В Испании генералиссимус Франсиско Франко правит страной двадцать девятый год — то был двадцать девятый «год мира» после установления им контроля над страной в ходе гражданской войны. Хотя Испания оставалась диктатурой, основанной на репрессиях, тем не менее их считали менее жестокими, нежели в соседней Португалии, где правил деспотичный Антониу ди Оливейра Салазар. В недавние годы сопротивление франкистскому режиму было подавлено с помощью кровавых чисток, в ходе которых тысячи испанцев были расстреляны или брошены в тюрьмы. Когда же сопротивление было сломлено, репрессии ослабели. Некоторые эмигранты периода гражданской войны даже возвратились на родину. Однако в 1967 году новое поколение — студенты — начало выступать против режима. Они бросали камни и кричали «Свобода!» и «Смерть Франко!». 4 декабря, в день семидесятилетия Франко, студенты вывесили плакат «Франко, убийца, с днем рождения».
Начало 1968 года не принесло мира Испании. В Мадридском университете после стденческих выступлений против режима была закрыта полицией Школа технических наук. В ответ сотни студентов-медиков вышли на демонстрацию, яростно бросая камни в полицейских. К середине января правительство закрыло факультеты философии и словесности, экономики и политических наук из-за антифранкистских демонстраций. Завоевав в 1967 году право на создание собственных организаций, на следующий год студенты потребовали от правительства освободить их лидеров, арестованных после демонстраций 1967 года, и запретить полиции осквернять своим вторжением территорию университетских кампусов — освященный историей принцип, признаваемый в большинстве стран Европы. Однако студенты также начали более активно вовлекаться в политические движения за пределами кампусов, особенно в деятельность профсоюзов и борьбу за права рабочих.
Накануне Нового года Абба Эбан, министр иностранных дел Израиля, призвал арабов Ближнего Востока «выразить свою волю» и побудить своих лидеров к проведению мирных переговоров с Израилем. В июне 1967 года Израиль вновь вступил в войну со своими соседями — арабами. Де Голль был в ярости, поскольку, на правах близкого союзника Израиля и поставщика оружия для этой страны, он требовал, чтобы Израиль не начинал вооруженного конфликта. Однако Государство Израиль с момента своего возникновения уже претерпело несколько нападений по различным поводам со стороны арабов; теперь же, когда египтяне блокировали Акабский залив, израильтяне убедились, что следующее организованное нападение арабов вот-вот начнется. По этой причине они атаковали первыми. Де Голль переориентировал политику Франции: из произраильской она стала проарабской. Давая разъяснения по поводу этой новой политики на ноябрьской пресс-конференции, де Голль охарактеризовал иудеев как «элитарный народ, самоуверенный и высокомерный». В 1968-м де Голль все еще пытался пояснить свое утверждение и убедить различных израильских лидеров, что это вовсе не был антисемитский выпад, а комплимент; возможно, он и вправду так думал, поскольку все эти эпитеты очень точно характеризовали его самого.

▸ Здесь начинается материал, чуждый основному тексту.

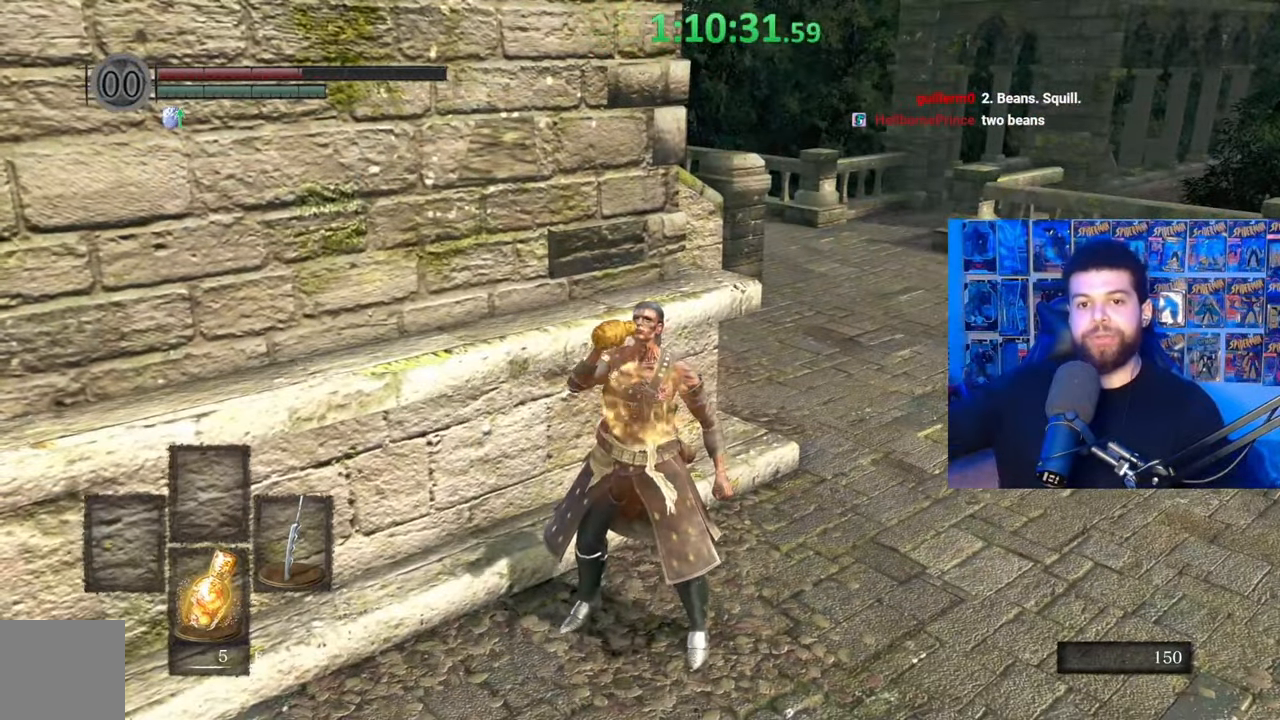
{"buttons": [], "left_stick": "center", "right_stick": "center", "events": []}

СССР, бывший союзником Израиля вплоть до 1956 года, также оказался обескураженным. Он поставлял вооружение арабам, оказывал поддержку их военным планам. Советские лидеры были поражены, увидев, что Израиль одержал победу над Египтом (союзником СССР), Сирией и Иорданией всего за шесть дней.
Однако израильтяне попытались действовать иначе. В ходе конфликта они отвоевали земли: зеленые Голанские высоты — у Сирии, каменистый Синай — у Египта, и западный берег реки Иордан, в том числе и арабский сектор Иерусалима, — у Иордании. Затем они попытались вступить с арабами в переговоры, заявив о готовности вернуть захваченные земли в обмен на мир. Но, к их полному разочарованию, арабы не проявили к предложению ни малейшего интереса. Поэтому Абба Эбан в канун Нового года произнес по радио речь на арабском языке, где утверждал: «Политика, проводимая вашими лидерами в течение последних двадцати лет, показала свою полную несостоятельность. Она привела к долговременной катастрофе среди всего населения региона». 1968 год, настаивал он, должен стать временем перемен в арабской политике.

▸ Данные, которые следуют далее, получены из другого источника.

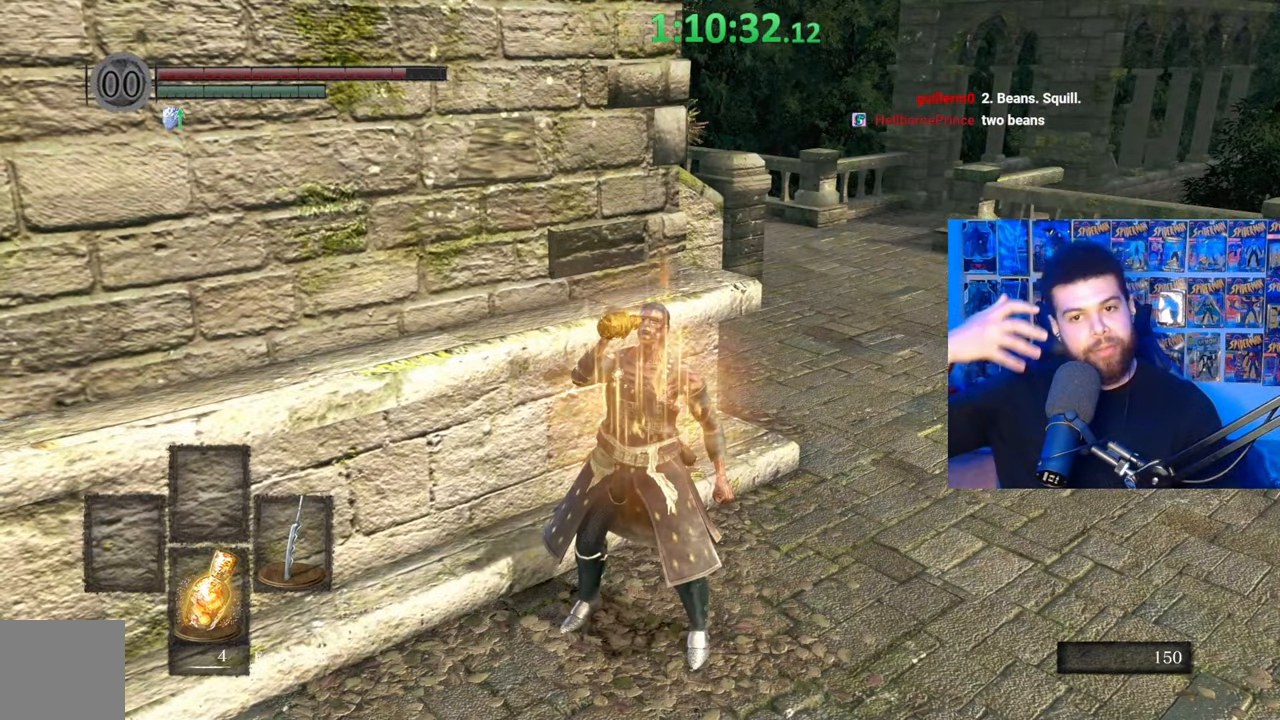
{"buttons": [], "left_stick": "center", "right_stick": "center", "events": []}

В это время израильское правительство присвоило территорию в восемьсот тридцать восемь акров, ранее относившуюся к иорданскому сектору Иерусалима, дабы основать иудейское поселение в Старом городе. Планировалось строительство четырнадцати тысяч домов; четыреста из них предназначались для арабов, выселенных из Старого города.
Подобно словам «черный» и «Йиппи!» слово «палестинцы» впервые вошло в обиход в 1968 году. Прежде эти люди были лишены особой, своей собственной культурной идентичности, которая мыслилась бы как определенная национальность. Обычно об арабах, живущих в Израиле, так и говорили: «арабы в Израиле». С арабами, живущими на западном берегу реки Иордан, было несколько сложнее: эта область являлась частью Иордании, поэтому, хотя культура местных жителей была идентична той, что существовала на противоположном берегу Иордана, они считались иорданцами. Когда американские газеты вели репортажи с западного берега, место событий обозначалось как «территория Иордании, оккупированная Израилем».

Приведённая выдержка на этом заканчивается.